Andrew Reviews Kentucky Grilled Chicken
By: Andrew Marten
My name is Andrew Marten and I hereby support Kentucky Grilled Chicken.
This is a step in the right direction for KFC that feels neither forced nor contrived. They’re not like McDonald’s who are preaching health-consciousness, when all we want is the f*cking McRib on the menu full-time. Colonel Sanders is God and as far as I’m concerned, underutilized.
I, Andrew, have tasted Kentucky Grilled Chicken, which is probably from a shed outside Hoboken, but whatever. It’s amazing. I suggest you all try it as soon as possible. And remember, a real man, and I repeat a real man, grabs his woman and says, “B*tch, we goin’ to KFC.” If that woman agrees to go, it’s instant grounds for marriage. Seriously, do real men want to go to these fancy restaurants where Pierre brings you a chicken breast the size of a crouton? No. KFC Grilled Chicken. All hail Colonel Sanders. And yes, “Colonel” is how you spell “Kernel” … son.










I have to try it this weekend. I’ve never been a KFC kinda girl. Sanders is a cool guy.
KFC doesn’t hold a candle to Popeye’s and their tremendous Spicy chicken.
KFC Grilled trumps Popeyes any day of the week Darius.

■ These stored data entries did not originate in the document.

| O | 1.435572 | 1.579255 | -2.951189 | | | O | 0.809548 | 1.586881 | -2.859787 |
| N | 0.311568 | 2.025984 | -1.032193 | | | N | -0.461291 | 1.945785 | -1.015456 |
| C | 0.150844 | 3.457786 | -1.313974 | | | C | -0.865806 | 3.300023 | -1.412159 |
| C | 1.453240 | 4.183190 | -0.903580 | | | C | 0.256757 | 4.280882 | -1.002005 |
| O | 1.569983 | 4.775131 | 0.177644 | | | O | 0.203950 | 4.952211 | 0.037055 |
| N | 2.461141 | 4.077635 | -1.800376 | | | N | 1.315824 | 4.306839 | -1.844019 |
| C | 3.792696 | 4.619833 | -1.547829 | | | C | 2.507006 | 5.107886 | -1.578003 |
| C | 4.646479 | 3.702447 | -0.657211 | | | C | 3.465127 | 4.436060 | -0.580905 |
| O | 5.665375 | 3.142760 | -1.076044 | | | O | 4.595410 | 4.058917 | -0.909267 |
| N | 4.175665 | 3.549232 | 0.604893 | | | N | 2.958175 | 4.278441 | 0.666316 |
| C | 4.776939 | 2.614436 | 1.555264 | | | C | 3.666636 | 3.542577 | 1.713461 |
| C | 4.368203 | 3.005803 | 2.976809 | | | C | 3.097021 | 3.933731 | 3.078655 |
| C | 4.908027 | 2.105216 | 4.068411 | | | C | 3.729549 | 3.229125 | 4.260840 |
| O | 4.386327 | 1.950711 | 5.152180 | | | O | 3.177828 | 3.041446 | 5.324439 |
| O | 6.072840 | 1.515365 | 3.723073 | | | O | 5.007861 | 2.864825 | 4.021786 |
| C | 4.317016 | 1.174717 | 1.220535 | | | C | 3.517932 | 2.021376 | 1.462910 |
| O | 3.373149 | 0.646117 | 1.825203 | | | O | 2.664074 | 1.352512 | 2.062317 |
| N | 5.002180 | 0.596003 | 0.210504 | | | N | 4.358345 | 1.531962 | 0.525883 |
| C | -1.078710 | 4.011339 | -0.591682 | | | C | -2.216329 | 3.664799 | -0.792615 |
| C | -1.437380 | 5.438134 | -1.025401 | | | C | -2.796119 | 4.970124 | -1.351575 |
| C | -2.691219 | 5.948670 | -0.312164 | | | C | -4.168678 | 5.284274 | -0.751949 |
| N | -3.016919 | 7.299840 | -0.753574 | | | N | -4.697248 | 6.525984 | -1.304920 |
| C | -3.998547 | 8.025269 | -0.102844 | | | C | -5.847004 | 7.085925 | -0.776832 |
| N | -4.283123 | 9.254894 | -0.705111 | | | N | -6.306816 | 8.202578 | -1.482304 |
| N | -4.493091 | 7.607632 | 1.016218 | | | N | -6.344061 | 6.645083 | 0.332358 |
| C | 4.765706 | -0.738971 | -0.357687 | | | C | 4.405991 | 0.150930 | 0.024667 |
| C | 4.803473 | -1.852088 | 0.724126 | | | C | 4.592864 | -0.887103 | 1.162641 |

Popeyes blows KFC out of the water any day of the way but the grilled is good. Popeyes rules though.
HA, you guys dont have Bo’s OR CookOut, you got SCREWED!
I know what you’re talking about. The northeast sucks for this type of food. We’re stuck with the KFC’s of the world. All you ghetto folks – what about KENNEDY friend chicken? Is that still around?